In 2002, I began to chronicle my adoption journey and created Forever Parents, a supportive online community for adoptive and waiting parents. Over the next year, we grew our support forums to include an adoption shop and a blog. Forever Parents stayed active, helping thousands of people for over ten years. I’m in the process of updating and moving all the posts to this blog, in the Forever Parents section. This post was originally published on May 17, 2007.
Adopting a child of a race different than your own is not something everybody is comfortable doing. Two of my three children are biracial (black/white) and my husband and I are white. My third child is white, although she is biologically related to her siblings.
Things to know about transracial adoption
1. Your family dynamics will forever change and you will now be a racially mixed family, not a “white family with an Asian child” or a “Hispanic family with a black child”.
2. If there is anyone in your family who may have an issue with your decision, now would be a good time to have a talk with them. In the end, you may have to break ties but first, have a heart to heart talk with them.
3. What do you know about their biological culture? Is it enough to answer questions they may have?
4. As they get older, can you discuss racism with them and hear what they have to say?
5. In your heart, are you comfortable doing this? Because if there is a chance you going to regret it, don’t do it. Spend time examining your own beliefs about race and ethnicity.
6. Are you prepared to be asked intrusive questions about your adoption? People can be rude at times while others don’t always use the right words when discussing adoption.
7. Remember, your child is not the only one who is different within your family. Now you are also. I always tell my younger daughter, who wants to be like me, that she’s not only different from me, I’m different from her too.
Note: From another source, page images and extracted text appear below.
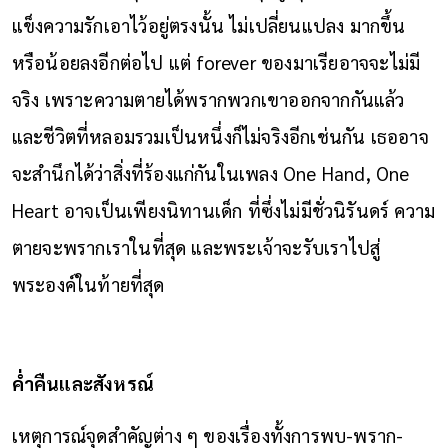
แข็งความรักเอาไว้อยู่ตรงนั้น ไม่เปลี่ยนแปลง มากขึ้น
หรือน้อยลงอีกต่อไป แต่ forever ของมาเรียอาจจะไม่มี
จริง เพราะความตายได้พรากพวกเขาออกจากกันแล้ว
และชีวิตที่หลอมรวมเป็นหนึ่งก็ไม่จริงอีกเช่นกัน เธออาจ
จะสำนึกได้ว่าสิ่งที่ร้องแก่กันในเพลง One Hand, One
Heart อาจเป็นเพียงนิทานเด็ก ที่ซึ่งไม่มีชั่วนิรันดร์ ความ
ตายจะพรากเราในที่สุด และพระเจ้าจะรับเราไปสู่
พระองค์ในท้ายที่สุด
ค่ำคืนและสังหรณ์
เหตุการณ์จุดสำคัญต่าง ๆ ของเรื่องทั้งการพบ-พราก-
8. Do you know that there are organizations that are against transracial adoptions? Be prepared that there are close-minded people who will be vocal about your decision. People that would rather see a child languish in foster care than be part of a family that is a different race. Their opinion doesn’t matter but be warned that you will come up against opposition.
9. Do you already have other children? If they are the same race as you, how will they feel about being part of a racially mixed family?
10. Are you prepared to discuss and dispel racial stereotypes with your child, your family, and your community?